地面へと倒れるステッキ。だが、ここで不可解な出来事がおこる。
なんとステッキは地面に触れた瞬間、きれいにバウンドし反対側へと倒れたのだ。
「え~、どういうこと? なんかバネみたいにビヨ~ンて跳ね返ったよ」
ルディーは気づかなかったようだが、俺は見た。
地面から指の骨のようなものがでてきて、テコ~ンとステッキを弾き飛ばしたのを。
ジト~とした目をネビロスに向ける。
するとネビロスは、あからさまに目をそらした。
ジト~。
目を細めてさらに見る。
ネビロスは背後を振り返って、後ろに誰かいるの? みたいなリアクションをとるのだった。
「お前だ!!」
ネビロスの頭部をワシ掴みにする。
「ハワワ、お待ちください。何のことやらサッパリ」
「ウソつけ!」
さてはコイツ、アスタロトにビビッてるな。
経緯はどうあれ、裏切った形だ。
怒られるのがイヤで、後回しになるようにしたんだろう。
相変わらずセコいやつだ。
「アスタロトが怖いんか?」
俺の問いに無言でうなずくネビロス。
なんかカワイイ。
まったく。クズのクセに変に愛嬌があるからなコイツ。
「しゃーねえ、お前は残っとけ。何かあったら召喚で呼ぶから」
コイツには別の仕事を頼むか。
やらなきゃいけないことはいっぱいある。
それに裏切ったのどうのこうので、話がこじれるのも困るしな。
――――――
「じゃあ、行くぞ」
城の大食堂に開いた門をくぐる。
まあまあデカイ門だ。
俺はとうぜん余裕。フルーレティはちょっと窮屈そうだ。
中に入ると完全な闇。遠くに見える光を目指す。
相変わらず距離がよーわからん。
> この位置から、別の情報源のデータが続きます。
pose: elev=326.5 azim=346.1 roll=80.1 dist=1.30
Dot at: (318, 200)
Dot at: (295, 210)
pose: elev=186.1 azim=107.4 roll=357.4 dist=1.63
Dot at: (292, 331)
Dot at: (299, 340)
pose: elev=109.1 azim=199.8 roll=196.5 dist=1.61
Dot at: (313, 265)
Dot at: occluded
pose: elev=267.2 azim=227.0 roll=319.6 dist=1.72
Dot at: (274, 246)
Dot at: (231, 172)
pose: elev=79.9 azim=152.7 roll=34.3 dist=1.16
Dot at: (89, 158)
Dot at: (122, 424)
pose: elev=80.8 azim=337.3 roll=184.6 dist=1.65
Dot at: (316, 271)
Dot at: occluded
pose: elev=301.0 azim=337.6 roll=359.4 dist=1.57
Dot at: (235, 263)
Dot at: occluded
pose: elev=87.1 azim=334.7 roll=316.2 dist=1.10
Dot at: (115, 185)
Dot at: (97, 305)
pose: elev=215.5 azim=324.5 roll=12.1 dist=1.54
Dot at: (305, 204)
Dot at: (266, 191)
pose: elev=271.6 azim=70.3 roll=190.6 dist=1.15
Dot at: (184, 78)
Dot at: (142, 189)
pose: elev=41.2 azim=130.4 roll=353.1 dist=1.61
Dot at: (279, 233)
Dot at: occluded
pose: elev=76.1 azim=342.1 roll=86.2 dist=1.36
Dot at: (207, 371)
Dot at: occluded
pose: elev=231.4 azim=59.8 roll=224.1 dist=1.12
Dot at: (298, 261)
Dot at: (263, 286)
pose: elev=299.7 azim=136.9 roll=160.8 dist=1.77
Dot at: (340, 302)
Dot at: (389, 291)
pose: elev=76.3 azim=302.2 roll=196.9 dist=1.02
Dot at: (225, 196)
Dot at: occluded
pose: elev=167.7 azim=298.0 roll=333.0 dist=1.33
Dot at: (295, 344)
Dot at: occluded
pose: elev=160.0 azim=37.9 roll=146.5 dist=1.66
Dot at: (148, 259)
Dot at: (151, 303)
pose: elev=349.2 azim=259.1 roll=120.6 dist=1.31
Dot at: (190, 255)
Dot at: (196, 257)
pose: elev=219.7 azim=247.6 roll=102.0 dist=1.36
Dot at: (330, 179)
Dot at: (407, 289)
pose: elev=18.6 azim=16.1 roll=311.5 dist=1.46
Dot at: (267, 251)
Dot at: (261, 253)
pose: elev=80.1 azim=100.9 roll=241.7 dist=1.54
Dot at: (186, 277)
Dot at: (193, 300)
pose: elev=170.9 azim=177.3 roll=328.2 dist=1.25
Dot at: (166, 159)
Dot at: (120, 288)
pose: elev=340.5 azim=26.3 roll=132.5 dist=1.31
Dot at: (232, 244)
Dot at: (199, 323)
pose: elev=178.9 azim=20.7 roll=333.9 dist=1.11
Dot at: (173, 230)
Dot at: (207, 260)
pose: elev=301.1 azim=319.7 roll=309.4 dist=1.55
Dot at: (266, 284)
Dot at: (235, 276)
それに、なんとも不安になってくる。
なんというのか、誰かにジっと見られているような、嫌な感覚があるのだ。
やがて、ズズッと体が光に飲み込まれた。
出口だ。視界が大きく開ける。
「これは…」
目に映るのは、見渡す限りの荒野だ。
乾いた大地に、ポツリ、ポツリとまばらに生える木がなんとも薄気味悪い。
この木、なにせ真っ黒なのだ。枯れたのか焦げたのか分からないような、不思議な色をしている。
そんな中、山かと見まごうほどの巨大な生き物がいる。
ネズミだろうか、発達した前歯に鼻の先端は細長く、耳はピンと上に伸びる。
全身を覆う体毛は黒に近い灰色で、一本一本が針のように尖っていた。
そして、その巨大なネズミもどきにまたがる者がいる。
人間に似た形で、背中から真っ白な鳥のような羽が四つ生えている。
この者、ネズミ以上に、とんでもなく大きい。
さらに、服はいっさい身につけておらず、右手に巨大なヘビ、頭部には金色の王冠と、ひと目でタダ者ではないと分かる。